Bringing workers back to the office after COVID-19 requires a decent amount of trust, but trust is like a porcelain dish: beautiful, but easily shattered. And even if you’ve been good to your employees through the pandemic, they likely have taken a trust hit in other areas across the board. To help them feel safe, take the following critical factors into consideration.
1. Reasons for Being Afraid To Return
Maybe they lost or almost lost someone they loved to the virus, or maybe political views got in the way of a friendship. Maybe they’re just not sure if they can handle a social environment after being in lockdown. Whatever is causing anxiety, actively uncover it so you can acknowledge how people feel and help them through it with genuine empathy.
2. Individual Timing
People are going to have their own preferences, challenges and strengths, and they’re all going to take a different amount of time and need different things to get through the back-to-the-office transition. Give people the freedom they need to adjust on their own schedule.

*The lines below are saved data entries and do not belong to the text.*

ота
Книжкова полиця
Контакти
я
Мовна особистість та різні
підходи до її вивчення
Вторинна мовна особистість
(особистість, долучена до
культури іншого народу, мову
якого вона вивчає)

Even as you recognize everyone’s individuality, you have to have some basic clarity about what you will and will not tolerate. For example, what happens if someone starts talking about how they had a big maskless get-together and others get upset? Do you want people to go to HR if they see something they disagree with or would you rather avoid that so people don’t feel like everyone’s policing each other? Having a good policy and applying it consistently can head off conflicts and give people direction.
A dirty office isn’t an inviting work environment. It also can remind people of how disruptive and hurtful the pandemic has been. Many workers are more mindful than ever of hygiene because of the virus. So, tidy up. Hire a service to come in and give things a deep clean to help everyone feel good about coming back. Make sure the office doesn’t look like a ghost town and that everything is sanitary for people to dive into what they need to do.
5. Leader Presence
Most people look to leaders to help them decide what to do. They get a lot of emotional security from seeing that others aren’t worried. Make sure that, if you have an executive team or people others gravitate to, they come back two or three days a week for a while before everyone else has to show up. Simply seeing that those leaders are present and working will communicate to the rest of the team that everything’s going to be all right and that they’ll individually be OK.
6. Alternate Arrangements
Many people had to take on other responsibilities during the pandemic, such as child care. They adjusted how they shopped, where they kept their work tools or how they were involved in the community. They need time to shift everything again. It is essential to give your employees enough warning before transitioning back into the office. Offer resources that could help them transition. Be as transparent as possible about your policies and timing so they have better clarity about any alternate arrangements that might work well.
Sure, there might be some people who still put on a formal outfit for work through the pandemic even if they didn’t have to hop on Zoom, but most people kicked their shoes off for the whole year. If your culture was more laid back about the dress code to start with, this isn’t a huge deal. But if your business environment was more strait-laced, then be cognizant of the fact that people might want to be more relaxed than they used to be. Some people also might be more self-conscious or even need to redo their wardrobe. So be kind, and if you can, be a little more forgiving with your dress code.
8. Other Interactions
If you’ve got workers with kids, they likely are used to having their children around them for much of the day now. Other people might have been checking in on parents or other loved ones. And even for single employees, animals often have become beloved friends. Be mindful of how important and familiar those other interactions have been. You don’t necessarily have to let employees bring their kids or pets to work, but finding ways to let them keep those connections, such as maybe giving them a chance to talk to their kids throughout the day, can prove you care about their entire well-being.
Businesses are more open to hybrid or alternate work setups than they used to be. Even so, for most companies, bringing people back to a traditional office after the pandemic may be a must. Unfortunately, most workers are operating with damaged trust. To rebuild it and ensure that your back-to-office transition goes smoothly, consider all the points outlined above. By taking those realities into account, you can work together with your team to find a new normal where everyone is both productive and comfortable.